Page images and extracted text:
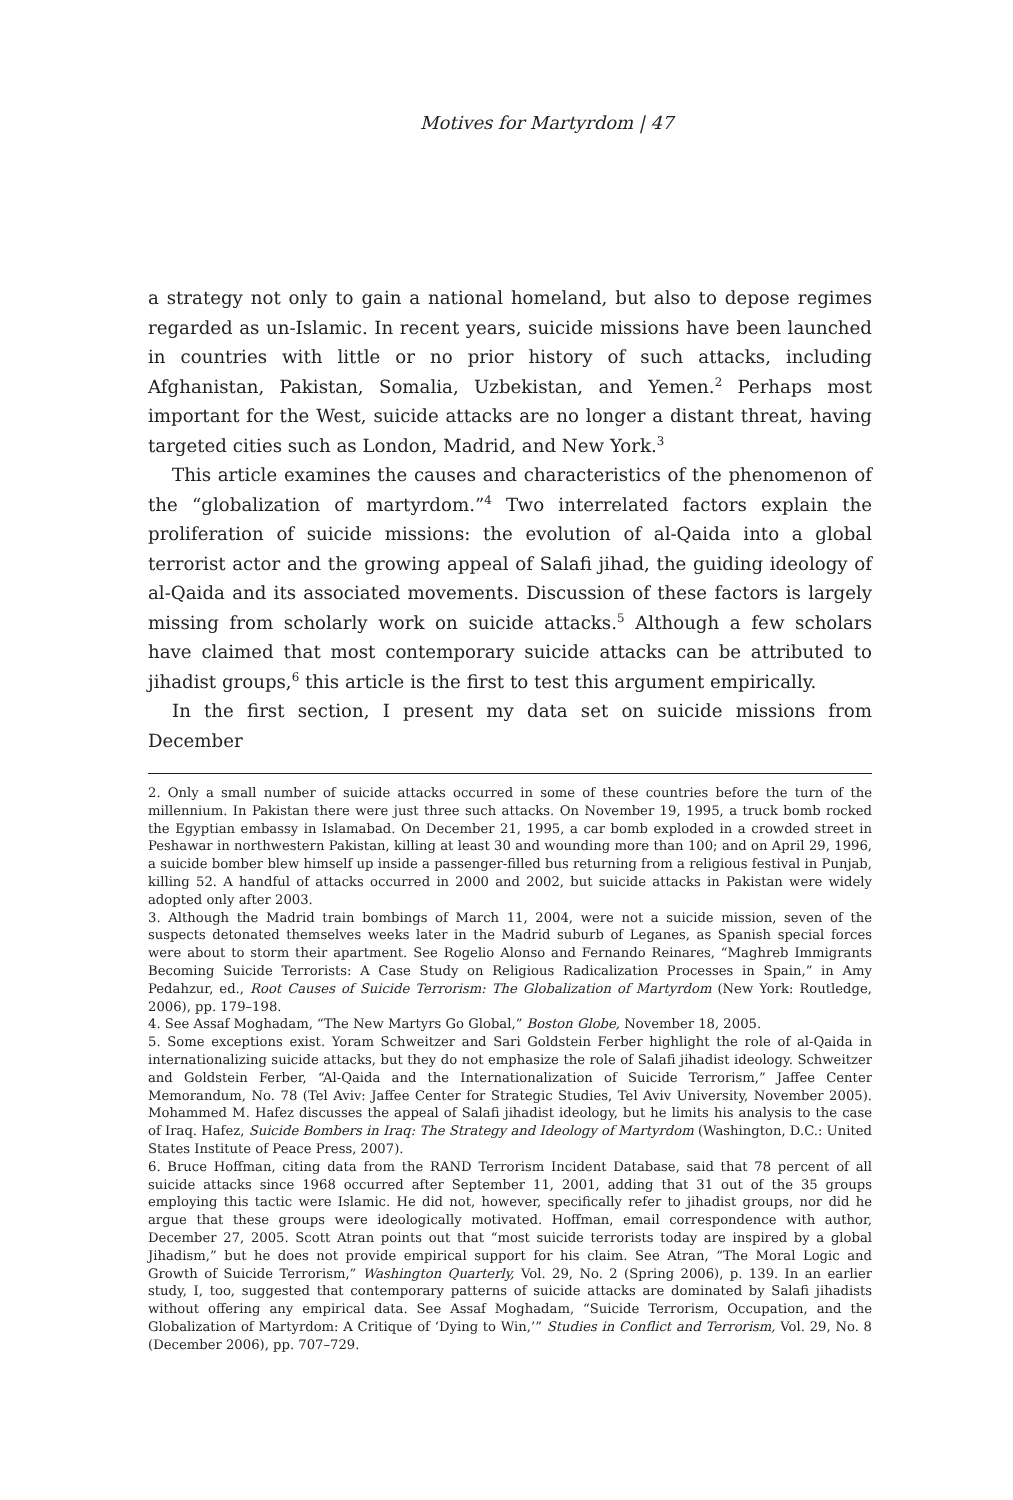Motives for Martyrdom | 47
a strategy not only to gain a national homeland, but also to depose regimes regarded as un-Islamic. In recent years, suicide missions have been launched in countries with little or no prior history of such attacks, including Afghanistan, Pakistan, Somalia, Uzbekistan, and Yemen.<sup>2</sup> Perhaps most important for the West, suicide attacks are no longer a distant threat, having targeted cities such as London, Madrid, and New York.<sup>3</sup>
This article examines the causes and characteristics of the phenomenon of the “globalization of martyrdom.”<sup>4</sup> Two interrelated factors explain the proliferation of suicide missions: the evolution of al-Qaida into a global terrorist actor and the growing appeal of Salafi jihad, the guiding ideology of al-Qaida and its associated movements. Discussion of these factors is largely missing from scholarly work on suicide attacks.<sup>5</sup> Although a few scholars have claimed that most contemporary suicide attacks can be attributed to jihadist groups,<sup>6</sup> this article is the first to test this argument empirically.
In the first section, I present my data set on suicide missions from December
2. Only a small number of suicide attacks occurred in some of these countries before the turn of the millennium. In Pakistan there were just three such attacks. On November 19, 1995, a truck bomb rocked the Egyptian embassy in Islamabad. On December 21, 1995, a car bomb exploded in a crowded street in Peshawar in northwestern Pakistan, killing at least 30 and wounding more than 100; and on April 29, 1996, a suicide bomber blew himself up inside a passenger-filled bus returning from a religious festival in Punjab, killing 52. A handful of attacks occurred in 2000 and 2002, but suicide attacks in Pakistan were widely adopted only after 2003.
3. Although the Madrid train bombings of March 11, 2004, were not a suicide mission, seven of the suspects detonated themselves weeks later in the Madrid suburb of Leganes, as Spanish special forces were about to storm their apartment. See Rogelio Alonso and Fernando Reinares, “Maghreb Immigrants Becoming Suicide Terrorists: A Case Study on Religious Radicalization Processes in Spain,” in Amy Pedahzur, ed., Root Causes of Suicide Terrorism: The Globalization of Martyrdom (New York: Routledge, 2006), pp. 179–198.
4. See Assaf Moghadam, “The New Martyrs Go Global,” Boston Globe, November 18, 2005.
5. Some exceptions exist. Yoram Schweitzer and Sari Goldstein Ferber highlight the role of al-Qaida in internationalizing suicide attacks, but they do not emphasize the role of Salafi jihadist ideology. Schweitzer and Goldstein Ferber, “Al-Qaida and the Internationalization of Suicide Terrorism,” Jaffee Center Memorandum, No. 78 (Tel Aviv: Jaffee Center for Strategic Studies, Tel Aviv University, November 2005). Mohammed M. Hafez discusses the appeal of Salafi jihadist ideology, but he limits his analysis to the case of Iraq. Hafez, Suicide Bombers in Iraq: The Strategy and Ideology of Martyrdom (Washington, D.C.: United States Institute of Peace Press, 2007).
6. Bruce Hoffman, citing data from the RAND Terrorism Incident Database, said that 78 percent of all suicide attacks since 1968 occurred after September 11, 2001, adding that 31 out of the 35 groups employing this tactic were Islamic. He did not, however, specifically refer to jihadist groups, nor did he argue that these groups were ideologically motivated. Hoffman, email correspondence with author, December 27, 2005. Scott Atran points out that “most suicide terrorists today are inspired by a global Jihadism,” but he does not provide empirical support for his claim. See Atran, “The Moral Logic and Growth of Suicide Terrorism,” Washington Quarterly, Vol. 29, No. 2 (Spring 2006), p. 139. In an earlier study, I, too, suggested that contemporary patterns of suicide attacks are dominated by Salafi jihadists without offering any empirical data. See Assaf Moghadam, “Suicide Terrorism, Occupation, and the Globalization of Martyrdom: A Critique of ‘Dying to Win,’” Studies in Conflict and Terrorism, Vol. 29, No. 8 (December 2006), pp. 707–729.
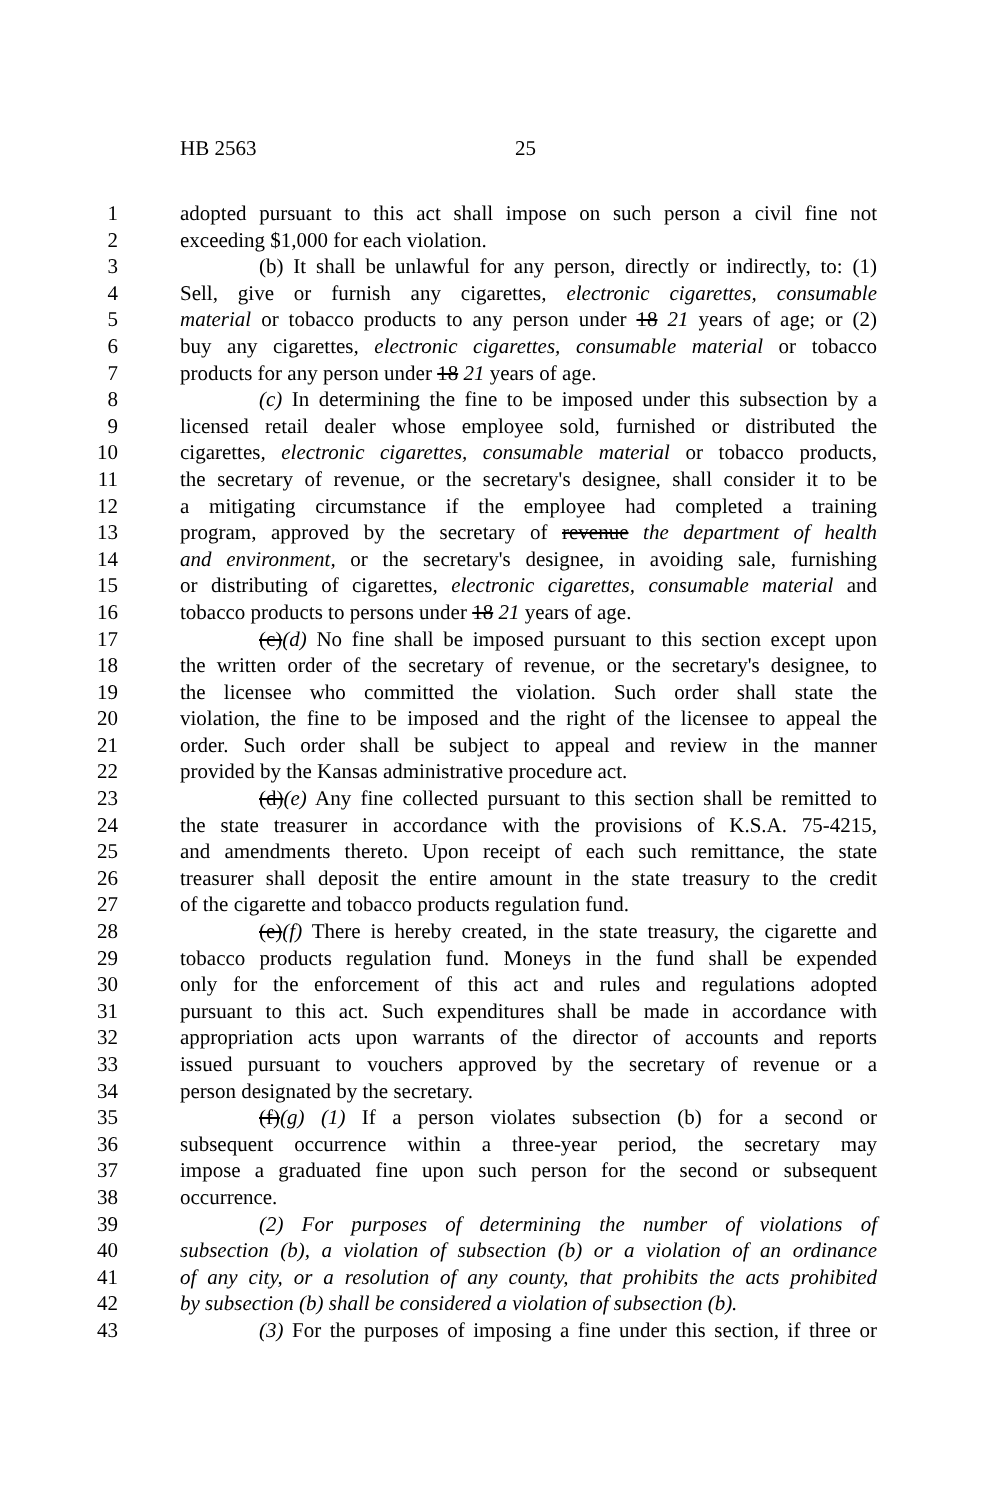HB 2563 25
1 adopted pursuant to this act shall impose on such person a civil fine not
2 exceeding $1,000 for each violation.
3 (b) It shall be unlawful for any person, directly or indirectly, to: (1)
4 Sell, give or furnish any cigarettes, electronic cigarettes, consumable
5 material or tobacco products to any person under 18 21 years of age; or (2)
6 buy any cigarettes, electronic cigarettes, consumable material or tobacco
7 products for any person under 18 21 years of age.
8 (c) In determining the fine to be imposed under this subsection by a
9 licensed retail dealer whose employee sold, furnished or distributed the
10 cigarettes, electronic cigarettes, consumable material or tobacco products,
11 the secretary of revenue, or the secretary's designee, shall consider it to be
12 a mitigating circumstance if the employee had completed a training
13 program, approved by the secretary of revenue the department of health
14 and environment, or the secretary's designee, in avoiding sale, furnishing
15 or distributing of cigarettes, electronic cigarettes, consumable material and
16 tobacco products to persons under 18 21 years of age.
17 (c)(d) No fine shall be imposed pursuant to this section except upon
18 the written order of the secretary of revenue, or the secretary's designee, to
19 the licensee who committed the violation. Such order shall state the
20 violation, the fine to be imposed and the right of the licensee to appeal the
21 order. Such order shall be subject to appeal and review in the manner
22 provided by the Kansas administrative procedure act.
23 (d)(e) Any fine collected pursuant to this section shall be remitted to
24 the state treasurer in accordance with the provisions of K.S.A. 75-4215,
25 and amendments thereto. Upon receipt of each such remittance, the state
26 treasurer shall deposit the entire amount in the state treasury to the credit
27 of the cigarette and tobacco products regulation fund.
28 (e)(f) There is hereby created, in the state treasury, the cigarette and
29 tobacco products regulation fund. Moneys in the fund shall be expended
30 only for the enforcement of this act and rules and regulations adopted
31 pursuant to this act. Such expenditures shall be made in accordance with
32 appropriation acts upon warrants of the director of accounts and reports
33 issued pursuant to vouchers approved by the secretary of revenue or a
34 person designated by the secretary.
35 (f)(g) (1) If a person violates subsection (b) for a second or
36 subsequent occurrence within a three-year period, the secretary may
37 impose a graduated fine upon such person for the second or subsequent
38 occurrence.
39 (2) For purposes of determining the number of violations of
40 subsection (b), a violation of subsection (b) or a violation of an ordinance
41 of any city, or a resolution of any county, that prohibits the acts prohibited
42 by subsection (b) shall be considered a violation of subsection (b).
43 (3) For the purposes of imposing a fine under this section, if three or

_TASK STATEMENT_
Could you repeat exactly the lines above from the line with "23 (d)(e) Any" up to and including the line with "25 and amendments", and only those?

_RESPONSE FOR THIS EXERCISE_
23 (d)(e) Any fine collected pursuant to this section shall be remitted to
24 the state treasurer in accordance with the provisions of K.S.A. 75-4215,
25 and amendments thereto. Upon receipt of each such remittance, the state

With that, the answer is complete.